((
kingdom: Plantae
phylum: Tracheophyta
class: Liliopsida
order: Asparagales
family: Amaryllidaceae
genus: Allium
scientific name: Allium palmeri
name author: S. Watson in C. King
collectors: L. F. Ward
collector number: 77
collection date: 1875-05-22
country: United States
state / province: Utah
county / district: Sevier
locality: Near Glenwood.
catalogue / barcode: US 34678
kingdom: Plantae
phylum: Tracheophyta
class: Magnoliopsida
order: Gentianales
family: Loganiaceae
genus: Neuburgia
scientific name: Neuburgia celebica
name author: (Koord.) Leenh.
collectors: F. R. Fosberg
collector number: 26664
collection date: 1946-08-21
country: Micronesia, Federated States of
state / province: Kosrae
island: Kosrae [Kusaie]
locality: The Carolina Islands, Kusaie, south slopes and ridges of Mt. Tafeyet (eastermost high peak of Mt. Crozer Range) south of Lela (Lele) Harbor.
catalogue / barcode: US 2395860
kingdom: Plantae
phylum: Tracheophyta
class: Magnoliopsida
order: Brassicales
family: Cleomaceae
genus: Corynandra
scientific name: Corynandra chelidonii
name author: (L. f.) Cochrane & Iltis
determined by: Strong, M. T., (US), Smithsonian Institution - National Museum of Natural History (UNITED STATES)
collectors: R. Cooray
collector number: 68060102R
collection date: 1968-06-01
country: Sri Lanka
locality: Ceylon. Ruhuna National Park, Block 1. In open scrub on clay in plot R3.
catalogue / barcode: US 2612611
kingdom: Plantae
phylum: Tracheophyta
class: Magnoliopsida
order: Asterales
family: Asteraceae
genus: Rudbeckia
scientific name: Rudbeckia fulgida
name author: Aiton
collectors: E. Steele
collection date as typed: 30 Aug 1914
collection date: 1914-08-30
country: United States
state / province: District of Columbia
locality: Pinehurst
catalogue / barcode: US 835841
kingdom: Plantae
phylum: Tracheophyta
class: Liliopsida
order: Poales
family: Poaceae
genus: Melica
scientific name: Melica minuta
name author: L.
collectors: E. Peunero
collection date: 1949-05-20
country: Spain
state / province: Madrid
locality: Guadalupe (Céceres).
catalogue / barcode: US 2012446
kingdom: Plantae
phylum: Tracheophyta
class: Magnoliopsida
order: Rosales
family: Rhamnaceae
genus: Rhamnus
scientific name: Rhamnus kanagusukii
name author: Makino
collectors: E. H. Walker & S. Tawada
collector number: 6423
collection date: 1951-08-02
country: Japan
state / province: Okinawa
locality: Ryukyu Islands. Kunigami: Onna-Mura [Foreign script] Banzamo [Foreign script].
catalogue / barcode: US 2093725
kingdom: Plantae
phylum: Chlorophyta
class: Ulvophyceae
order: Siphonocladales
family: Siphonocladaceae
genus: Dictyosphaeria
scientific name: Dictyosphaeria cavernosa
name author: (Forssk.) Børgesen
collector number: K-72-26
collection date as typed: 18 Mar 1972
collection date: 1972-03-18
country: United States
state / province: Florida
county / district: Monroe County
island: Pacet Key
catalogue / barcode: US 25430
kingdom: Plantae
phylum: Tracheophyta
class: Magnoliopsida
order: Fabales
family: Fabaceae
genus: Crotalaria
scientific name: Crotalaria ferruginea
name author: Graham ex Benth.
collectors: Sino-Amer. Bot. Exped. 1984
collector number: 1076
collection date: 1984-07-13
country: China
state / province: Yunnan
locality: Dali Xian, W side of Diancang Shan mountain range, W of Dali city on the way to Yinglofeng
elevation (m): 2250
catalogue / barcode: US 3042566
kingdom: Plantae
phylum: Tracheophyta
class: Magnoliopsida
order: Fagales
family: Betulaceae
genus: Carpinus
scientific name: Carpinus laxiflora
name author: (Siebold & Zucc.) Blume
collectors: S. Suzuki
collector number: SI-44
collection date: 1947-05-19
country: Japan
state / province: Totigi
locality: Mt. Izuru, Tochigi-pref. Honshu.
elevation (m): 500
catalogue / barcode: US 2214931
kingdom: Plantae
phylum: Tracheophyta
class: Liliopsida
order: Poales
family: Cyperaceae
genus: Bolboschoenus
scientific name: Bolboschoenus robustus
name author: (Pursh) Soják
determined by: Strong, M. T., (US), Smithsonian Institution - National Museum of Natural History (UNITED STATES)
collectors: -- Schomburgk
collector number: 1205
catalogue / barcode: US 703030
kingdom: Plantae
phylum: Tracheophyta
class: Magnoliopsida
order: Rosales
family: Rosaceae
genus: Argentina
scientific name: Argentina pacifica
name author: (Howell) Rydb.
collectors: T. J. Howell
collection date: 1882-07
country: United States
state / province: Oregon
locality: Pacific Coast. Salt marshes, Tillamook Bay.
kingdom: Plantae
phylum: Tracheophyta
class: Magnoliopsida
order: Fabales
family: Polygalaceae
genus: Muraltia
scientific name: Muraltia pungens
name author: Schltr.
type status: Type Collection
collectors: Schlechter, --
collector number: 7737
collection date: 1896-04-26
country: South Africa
))
■ **Request**:
Write out every line of the data above as a JSON list of strings, one string per line, with blank lines omitted.

■ **Result of this exercise**:
[
  "kingdom: Plantae",
  "phylum: Tracheophyta",
  "class: Liliopsida",
  "order: Asparagales",
  "family: Amaryllidaceae",
  "genus: Allium",
  "scientific name: Allium palmeri",
  "name author: S. Watson in C. King",
  "collectors: L. F. Ward",
  "collector number: 77",
  "collection date: 1875-05-22",
  "country: United States",
  "state / province: Utah",
  "county / district: Sevier",
  "locality: Near Glenwood.",
  "catalogue / barcode: US 34678",
  "kingdom: Plantae",
  "phylum: Tracheophyta",
  "class: Magnoliopsida",
  "order: Gentianales",
  "family: Loganiaceae",
  "genus: Neuburgia",
  "scientific name: Neuburgia celebica",
  "name author: (Koord.) Leenh.",
  "collectors: F. R. Fosberg",
  "collector number: 26664",
  "collection date: 1946-08-21",
  "country: Micronesia, Federated States of",
  "state / province: Kosrae",
  "island: Kosrae [Kusaie]",
  "locality: The Carolina Islands, Kusaie, south slopes and ridges of Mt. Tafeyet (eastermost high peak of Mt. Crozer Range) south of Lela (Lele) Harbor.",
  "catalogue / barcode: US 2395860",
  "kingdom: Plantae",
  "phylum: Tracheophyta",
  "class: Magnoliopsida",
  "order: Brassicales",
  "family: Cleomaceae",
  "genus: Corynandra",
  "scientific name: Corynandra chelidonii",
  "name author: (L. f.) Cochrane & Iltis",
  "determined by: Strong, M. T., (US), Smithsonian Institution - National Museum of Natural History (UNITED STATES)",
  "collectors: R. Cooray",
  "collector number: 68060102R",
  "collection date: 1968-06-01",
  "country: Sri Lanka",
  "locality: Ceylon. Ruhuna National Park, Block 1. In open scrub on clay in plot R3.",
  "catalogue / barcode: US 2612611",
  "kingdom: Plantae",
  "phylum: Tracheophyta",
  "class: Magnoliopsida",
  "order: Asterales",
  "family: Asteraceae",
  "genus: Rudbeckia",
  "scientific name: Rudbeckia fulgida",
  "name author: Aiton",
  "collectors: E. Steele",
  "collection date as typed: 30 Aug 1914",
  "collection date: 1914-08-30",
  "country: United States",
  "state / province: District of Columbia",
  "locality: Pinehurst",
  "catalogue / barcode: US 835841",
  "kingdom: Plantae",
  "phylum: Tracheophyta",
  "class: Liliopsida",
  "order: Poales",
  "family: Poaceae",
  "genus: Melica",
  "scientific name: Melica minuta",
  "name author: L.",
  "collectors: E. Peunero",
  "collection date: 1949-05-20",
  "country: Spain",
  "state / province: Madrid",
  "locality: Guadalupe (Céceres).",
  "catalogue / barcode: US 2012446",
  "kingdom: Plantae",
  "phylum: Tracheophyta",
  "class: Magnoliopsida",
  "order: Rosales",
  "family: Rhamnaceae",
  "genus: Rhamnus",
  "scientific name: Rhamnus kanagusukii",
  "name author: Makino",
  "collectors: E. H. Walker & S. Tawada",
  "collector number: 6423",
  "collection date: 1951-08-02",
  "country: Japan",
  "state / province: Okinawa",
  "locality: Ryukyu Islands. Kunigami: Onna-Mura [Foreign script] Banzamo [Foreign script].",
  "catalogue / barcode: US 2093725",
  "kingdom: Plantae",
  "phylum: Chlorophyta",
  "class: Ulvophyceae",
  "order: Siphonocladales",
  "family: Siphonocladaceae",
  "genus: Dictyosphaeria",
  "scientific name: Dictyosphaeria cavernosa",
  "name author: (Forssk.) Børgesen",
  "collector number: K-72-26",
  "collection date as typed: 18 Mar 1972",
  "collection date: 1972-03-18",
  "country: United States",
  "state / province: Florida",
  "county / district: Monroe County",
  "island: Pacet Key",
  "catalogue / barcode: US 25430",
  "kingdom: Plantae",
  "phylum: Tracheophyta",
  "class: Magnoliopsida",
  "order: Fabales",
  "family: Fabaceae",
  "genus: Crotalaria",
  "scientific name: Crotalaria ferruginea",
  "name author: Graham ex Benth.",
  "collectors: Sino-Amer. Bot. Exped. 1984",
  "collector number: 1076",
  "collection date: 1984-07-13",
  "country: China",
  "state / province: Yunnan",
  "locality: Dali Xian, W side of Diancang Shan mountain range, W of Dali city on the way to Yinglofeng",
  "elevation (m): 2250",
  "catalogue / barcode: US 3042566",
  "kingdom: Plantae",
  "phylum: Tracheophyta",
  "class: Magnoliopsida",
  "order: Fagales",
  "family: Betulaceae",
  "genus: Carpinus",
  "scientific name: Carpinus laxiflora",
  "name author: (Siebold & Zucc.) Blume",
  "collectors: S. Suzuki",
  "collector number: SI-44",
  "collection date: 1947-05-19",
  "country: Japan",
  "state / province: Totigi",
  "locality: Mt. Izuru, Tochigi-pref. Honshu.",
  "elevation (m): 500",
  "catalogue / barcode: US 2214931",
  "kingdom: Plantae",
  "phylum: Tracheophyta",
  "class: Liliopsida",
  "order: Poales",
  "family: Cyperaceae",
  "genus: Bolboschoenus",
  "scientific name: Bolboschoenus robustus",
  "name author: (Pursh) Soják",
  "determined by: Strong, M. T., (US), Smithsonian Institution - National Museum of Natural History (UNITED STATES)",
  "collectors: -- Schomburgk",
  "collector number: 1205",
  "catalogue / barcode: US 703030",
  "kingdom: Plantae",
  "phylum: Tracheophyta",
  "class: Magnoliopsida",
  "order: Rosales",
  "family: Rosaceae",
  "genus: Argentina",
  "scientific name: Argentina pacifica",
  "name author: (Howell) Rydb.",
  "collectors: T. J. Howell",
  "collection date: 1882-07",
  "country: United States",
  "state / province: Oregon",
  "locality: Pacific Coast. Salt marshes, Tillamook Bay.",
  "kingdom: Plantae",
  "phylum: Tracheophyta",
  "class: Magnoliopsida",
  "order: Fabales",
  "family: Polygalaceae",
  "genus: Muraltia",
  "scientific name: Muraltia pungens",
  "name author: Schltr.",
  "type status: Type Collection",
  "collectors: Schlechter, --",
  "collector number: 7737",
  "collection date: 1896-04-26",
  "country: South Africa"
]